**Consigne 1**
Placez dans une liste JSON de chaînes, à raison d'une chaîne par ligne et sans les lignes vides, les entrées allant de la toute première jusqu'à la ligne contenant « Lyon: 08:11 -> 20:11 », celle-ci comprise.

**Texte source**
########################################
25 Avril 2018
Ce pasteur Américain refusait le recours à la violence pour mener le combat auquel il s'était voué corps et âme : L'égalité entre les Noirs et les Blancs. Les mots et les actions pacifiques étaient ses armes. Jusqu'à ce jour où il a été assassiné à Memphis, il y a exactement cinquante ans.
En ce 4 avril 1968, une certaine effervescence règne au Lorraine Motel de Memphis, un bâtiment de confort moyen, tout en longueur, avec un seul étage, auquel on accède par l'extérieur, sur une passerelle courant d'un bord à l'autre. Des portes peintes en vert délimitent les chambres, grandes, mais meublées simplement.
Dans la chambre 306, un homme se repose, un homme connu du monde entier, adulé par certains et haï par d'autres. Il a 39 ans ; c'est le pasteur Martin Luther King, chantre de la cause des Afro-Américains depuis treize ans. Il est inquiet et fatigué. Son combat lui échappe un peu. Malgré sa détermination à vouloir prouver que la non-violence est la meilleure arme pour venir à bout de la ségrégation raciale dans ce pays qu'il aime, il se sent dépassé par les mouvements parallèles prônant la violence en réplique à celle des racistes de tous poils.
Il sent un danger planer sur lui et repense à son discours de la veille, prononcé devant vingt mille personnes :
Comme tout un chacun, je voudrais vivre longtemps, mais, pour moi, maintenant, cela n'a plus d'importance [...] Dieu m'a permis de monter au sommet de la montagne ; et j'ai vu la terre promise. Peut-être que je ne viendrai pas avec vous là-bas, mais je veux que vous sachiez, ce soir, que nous, en tant que peuple, nous allons atteindre la Terre Promise.
Martin Luther King n'aurait pas dû être dans la chambre 306. Une réservation était prévue pour une chambre au rez-de-chaussée, mais quelqu'un l'avait annulée pour le transférer à l'étage.
########################################
**Entrées fournies**
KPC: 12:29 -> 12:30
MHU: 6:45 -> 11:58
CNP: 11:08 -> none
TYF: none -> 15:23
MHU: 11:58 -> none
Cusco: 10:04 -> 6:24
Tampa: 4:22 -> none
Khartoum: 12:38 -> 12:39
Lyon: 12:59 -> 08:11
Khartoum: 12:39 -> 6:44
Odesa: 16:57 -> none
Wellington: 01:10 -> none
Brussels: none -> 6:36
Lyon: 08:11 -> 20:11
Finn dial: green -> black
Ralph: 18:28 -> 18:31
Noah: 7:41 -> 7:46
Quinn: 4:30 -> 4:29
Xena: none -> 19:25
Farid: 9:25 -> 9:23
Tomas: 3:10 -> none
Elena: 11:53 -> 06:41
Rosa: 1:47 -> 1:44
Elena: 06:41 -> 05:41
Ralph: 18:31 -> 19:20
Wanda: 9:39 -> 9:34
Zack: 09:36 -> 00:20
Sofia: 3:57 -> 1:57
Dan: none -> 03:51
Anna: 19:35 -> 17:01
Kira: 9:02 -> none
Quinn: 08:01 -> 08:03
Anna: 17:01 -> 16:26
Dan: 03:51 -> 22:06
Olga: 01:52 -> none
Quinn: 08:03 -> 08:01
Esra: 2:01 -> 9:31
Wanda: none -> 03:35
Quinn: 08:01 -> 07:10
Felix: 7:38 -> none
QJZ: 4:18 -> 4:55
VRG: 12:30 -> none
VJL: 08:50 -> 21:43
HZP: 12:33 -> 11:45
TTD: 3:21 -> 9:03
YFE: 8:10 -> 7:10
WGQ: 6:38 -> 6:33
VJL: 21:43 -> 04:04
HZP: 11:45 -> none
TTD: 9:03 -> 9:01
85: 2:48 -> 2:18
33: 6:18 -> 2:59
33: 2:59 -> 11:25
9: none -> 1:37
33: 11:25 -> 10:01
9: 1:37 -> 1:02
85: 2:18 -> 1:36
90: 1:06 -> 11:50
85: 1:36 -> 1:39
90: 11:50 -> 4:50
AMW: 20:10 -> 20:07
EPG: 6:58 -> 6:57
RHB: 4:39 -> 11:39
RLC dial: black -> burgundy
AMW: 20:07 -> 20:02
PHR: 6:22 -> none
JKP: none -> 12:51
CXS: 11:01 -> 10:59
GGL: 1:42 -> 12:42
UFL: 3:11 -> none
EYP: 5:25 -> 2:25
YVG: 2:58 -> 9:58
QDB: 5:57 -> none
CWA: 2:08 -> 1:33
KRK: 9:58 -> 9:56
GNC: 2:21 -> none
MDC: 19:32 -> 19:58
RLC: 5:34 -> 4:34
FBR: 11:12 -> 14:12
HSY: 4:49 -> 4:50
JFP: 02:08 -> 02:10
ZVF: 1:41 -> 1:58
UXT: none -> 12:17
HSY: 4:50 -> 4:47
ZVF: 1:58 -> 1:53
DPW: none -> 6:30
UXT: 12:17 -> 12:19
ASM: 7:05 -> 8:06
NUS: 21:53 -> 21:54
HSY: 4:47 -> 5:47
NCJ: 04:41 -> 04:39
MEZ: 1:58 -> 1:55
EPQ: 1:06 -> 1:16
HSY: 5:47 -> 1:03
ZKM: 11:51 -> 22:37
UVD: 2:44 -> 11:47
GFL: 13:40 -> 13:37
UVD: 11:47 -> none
########################################
**Consigne 2**
Recopiez à l'identique le passage du texte sur Martin Luther King qui commence par les mots « Il sent un danger » et se termine par « atteindre la Terre Promise. ».

**Sortie attendue 1**
[
  "KPC: 12:29 -> 12:30",
  "MHU: 6:45 -> 11:58",
  "CNP: 11:08 -> none",
  "TYF: none -> 15:23",
  "MHU: 11:58 -> none",
  "Cusco: 10:04 -> 6:24",
  "Tampa: 4:22 -> none",
  "Khartoum: 12:38 -> 12:39",
  "Lyon: 12:59 -> 08:11",
  "Khartoum: 12:39 -> 6:44",
  "Odesa: 16:57 -> none",
  "Wellington: 01:10 -> none",
  "Brussels: none -> 6:36",
  "Lyon: 08:11 -> 20:11"
]

**Sortie attendue 2**
Il sent un danger planer sur lui et repense à son discours de la veille, prononcé devant vingt mille personnes :
Comme tout un chacun, je voudrais vivre longtemps, mais, pour moi, maintenant, cela n'a plus d'importance [...] Dieu m'a permis de monter au sommet de la montagne ; et j'ai vu la terre promise. Peut-être que je ne viendrai pas avec vous là-bas, mais je veux que vous sachiez, ce soir, que nous, en tant que peuple, nous allons atteindre la Terre Promise.